Stardust, la startup dei record che vuole raffreddare la Terra deviando i raggi del Sole: tra gli investitori c’è anche la famiglia Agnelli

Per alcuni è una soluzione più che promettente per fermare il riscaldamento globale, per altri niente di più di un’idea stravagante e pericolosa. Fatto sta che c’è chi sulla geoingegneria solare — ossia quell’insieme di tecnologie ipotizzate per contrastare il riscaldamento globale riflettendo una parte della luce solare verso lo spazio — è disposto a investirci parecchi soldi. Tra di loro c’è anche Exor, la holding della famiglia Agnelli, che figura tra gli investitori di Stardust Solutions, una startup fondata tra Israele e Stati Uniti tra le più promettenti del settore.
I due fisici israeliani dietro Stardust
Dietro la fondazione di Stardust — che è registrata nel Delaware, negli Stati Uniti, ma ha la propria sede fuori da Tel Aviv — ci sono Yanai Yedvab e Amyad Spector, entrambi fisici nucleari che in passato hanno lavorato per il governo israeliano. L’obiettivo della loro ultima creatura è tanto ambizioso quanto controverso: sviluppare una tecnologia brevettata di modificazione della radiazione solare — in inglese, solar radiation modification — che permetta, in modo «sicuro, responsabile e controllabile», di riflettere parte della luce solare per tenere sotto controllo il riscaldamento globale.
Si tratta, insomma, di una soluzione che rientra appieno sotto l’ombrello della cosiddetta geoingegneria solare, che punta a contrastare l’avanzata dei cambiamenti climatici non tagliando le emissioni di anidride carbonica ma evitando che i raggi solari scaldino il pianeta.
La raccolta fondi da 60 milioni e l’aiuto degli Agnelli
Nei giorni scorsi, Stardust Solutions ha annunciato un round di finanziamento da 60 milioni di dollari, una cifra record nel campo della geoingegneria, che si aggiungono agli altri 15 milioni di dollari raccolti in precedenza. A finanziare la startup israelo-americano sono diverse società statunitensi (Future Ventures, Never Lift Ventures, Starlight Ventures, Nebular, Lauder Partners) e britanniche (Attestor, Kindred Capital e Orion Global Advisors), ma anche la tedesca Earth.now, la francese Future Positive Capital e — scrive Politico — anche Exor, la holding della famiglia Agnelli.
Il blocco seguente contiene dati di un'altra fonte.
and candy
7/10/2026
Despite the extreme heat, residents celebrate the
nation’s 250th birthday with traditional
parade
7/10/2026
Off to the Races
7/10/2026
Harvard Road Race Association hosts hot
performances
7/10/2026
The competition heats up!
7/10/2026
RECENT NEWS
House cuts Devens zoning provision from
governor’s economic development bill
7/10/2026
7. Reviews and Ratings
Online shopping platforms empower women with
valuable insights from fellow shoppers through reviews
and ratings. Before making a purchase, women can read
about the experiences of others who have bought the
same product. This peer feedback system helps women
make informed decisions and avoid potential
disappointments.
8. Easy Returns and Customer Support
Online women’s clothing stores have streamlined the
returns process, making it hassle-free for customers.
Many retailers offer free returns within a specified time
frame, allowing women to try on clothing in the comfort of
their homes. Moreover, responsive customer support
I primi test sul campo per riflettere i raggi solari
La somma raccolta nei giorni scorsi consentirà a Stardust Solutions di passare dalla fase di laboratorio e prototipo ai test veri e propri sul campo. Innanzitutto, avviando i primi esperimenti controllati all’aperto, in cui le particelle riflettenti verranno testate in condizioni reali per misurarne gli effetti. La startup israeliana sostiene che le sue particelle siano in grado di riflettere la luce solare e raffreddare il pianeta nello stesso modo in cui già lo fanno i detriti delle eruzioni vulcaniche. A differenza di questi ultimi, però, il sistema di Stardust non si accumulerebbe negli esseri umani o negli ecosistemi e non costituirebbe alcun rischio di piogge acide o danneggiamento per lo strato di ozono in atmosfera.
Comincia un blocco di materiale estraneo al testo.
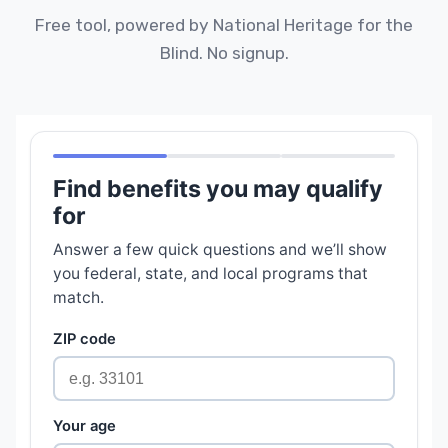
Free tool, powered by National Heritage for the
Blind. No signup.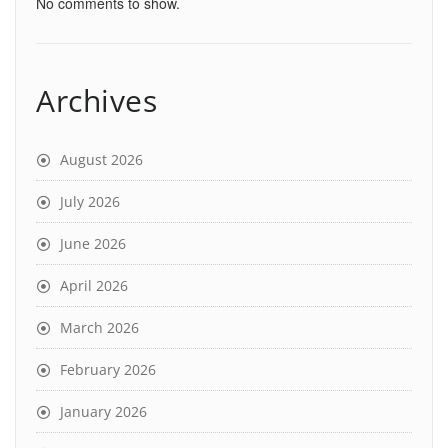
No comments to show.
Archives
August 2026
July 2026
June 2026
April 2026
March 2026
February 2026
January 2026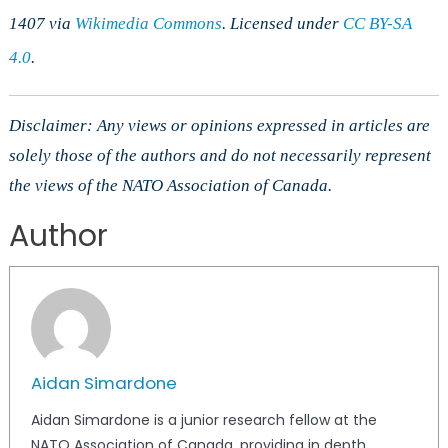
1407 via
Wikimedia Commons
. Licensed under
CC BY-SA
4.0
.
Disclaimer: Any views or opinions expressed in articles are
solely those of the authors and do not necessarily represent
the views of the NATO Association of Canada.
Author
Aidan Simardone
Aidan Simardone is a junior research fellow at the
NATO Association of Canada, providing in depth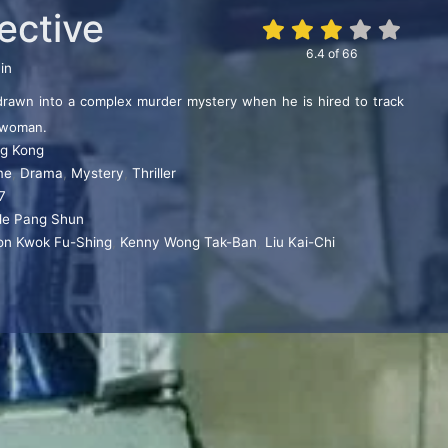
ective
6.4
of
66
in
 drawn into a complex murder mystery when he is hired to track
 woman.
g Kong
me
,
Drama
,
Mystery
,
Thriller
7
de Pang Shun
on Kwok Fu-Shing
,
Kenny Wong Tak-Ban
,
Liu Kai-Chi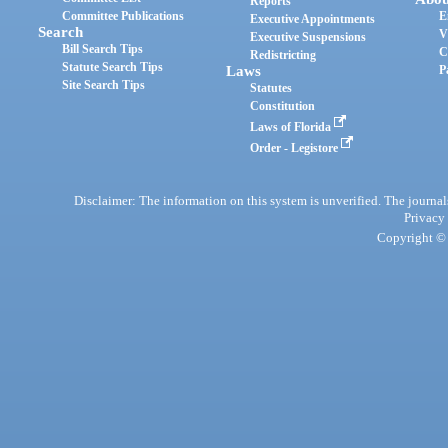
Reports
Committee Publications
E
Executive Appointments
Search
V
Executive Suspensions
Bill Search Tips
C
Redistricting
Statute Search Tips
Laws
P
Site Search Tips
Statutes
Constitution
Laws of Florida
Order - Legistore
Disclaimer: The information on this system is unverified. The journals
Privacy
Copyright © 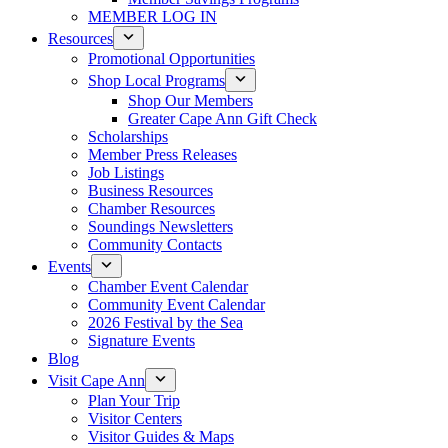
MEMBER LOG IN
Resources
Promotional Opportunities
Shop Local Programs
Shop Our Members
Greater Cape Ann Gift Check
Scholarships
Member Press Releases
Job Listings
Business Resources
Chamber Resources
Soundings Newsletters
Community Contacts
Events
Chamber Event Calendar
Community Event Calendar
2026 Festival by the Sea
Signature Events
Blog
Visit Cape Ann
Plan Your Trip
Visitor Centers
Visitor Guides & Maps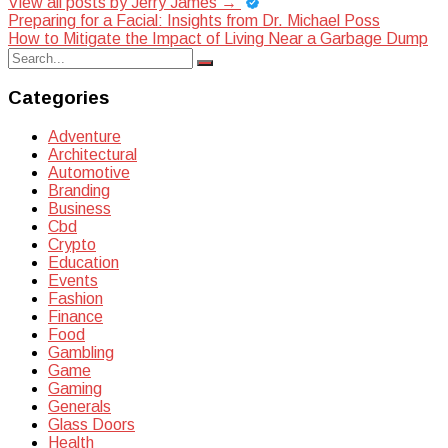
View all posts by Jerry James
→
Post
Preparing for a Facial: Insights from Dr. Michael Poss
How to Mitigate the Impact of Living Near a Garbage Dump
navigation
Search
Search
for:
Categories
Adventure
Architectural
Automotive
Branding
Business
Cbd
Crypto
Education
Events
Fashion
Finance
Food
Gambling
Game
Gaming
Generals
Glass Doors
Health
I primi test, che potrebbero partire nella primavera del 2026, consisteranno nel rilasciare le particelle riflettenti da un aereo che sorvolerà a circa 18 chilometri di altezza sopra il livello del mare. Sul medio termine, Stardust punta a preparare articoli accademici sul suo prodotto, ottenere i brevetti e convincere quanti più governi possibile a scegliere la sua tecnologia come una delle soluzioni alla crisi climatica.
Tutti i timori degli esperti sulla geoingegneria solare
Progetti come quello di Stardust sono da anni al centro di un acceso dibattito tra gli esperti di fisica e climatologia. Lo statunitense James Hansen, ex capo del centro studi sul clima della Nasa e tra i padri della scienza del clima, sostiene che la geoingegneria non solo è una soluzione valida, ma rischia di diventare una delle ultime carte a disposizione per scongiurare le conseguenze più devastanti del riscaldamento globale.
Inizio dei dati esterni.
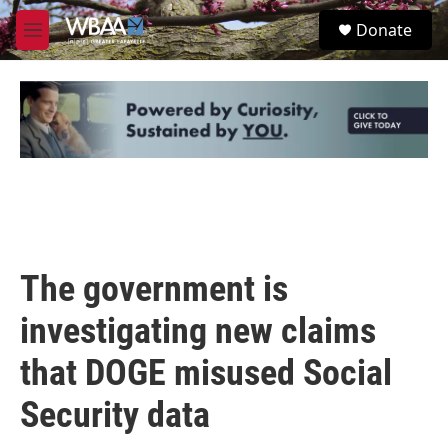
Skip to main content
S
Donate
e
M
a
e
r
n
c
u
h
u
e
r
y
The government is
investigating new claims
that DOGE misused Social
Security data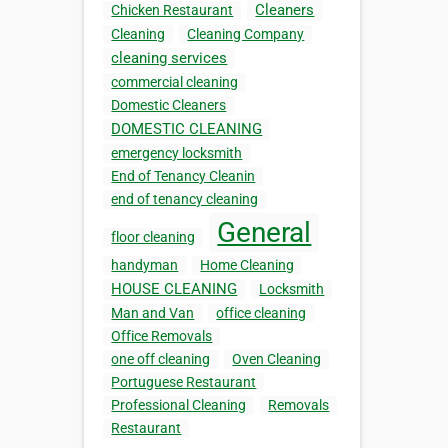
Cleaners
Chicken Restaurant
Cleaning
Cleaning Company
cleaning services
commercial cleaning
Domestic Cleaners
DOMESTIC CLEANING
emergency locksmith
End of Tenancy Cleanin
end of tenancy cleaning
General
floor cleaning
handyman
Home Cleaning
HOUSE CLEANING
Locksmith
Man and Van
office cleaning
Office Removals
one off cleaning
Oven Cleaning
Portuguese Restaurant
Professional Cleaning
Removals
Restaurant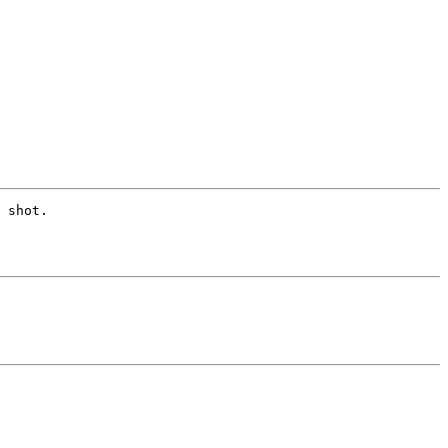
 shot. 
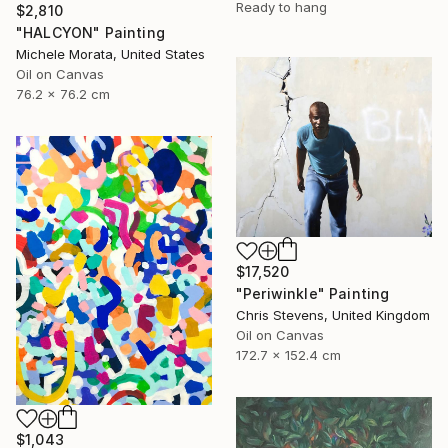
Ready to hang
$2,810
"HALCYON" Painting
Michele Morata, United States
Oil on Canvas
76.2 x 76.2 cm
$17,520
"Periwinkle" Painting
Chris Stevens, United Kingdom
Oil on Canvas
172.7 x 152.4 cm
$1,043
Una quota consistente di esperti si oppone a questa visione, per ragioni etiche ma anche scientifiche. Modificare la radiazione solare e interferire con l’atmosfera può sì raffreddare il pianeta, ma apre anche a una serie infinita di altre conseguenze imprevedibili su piogge, correnti d’aria e meteo in generale. La toppa potrebbe rivelarsi peggio del buco.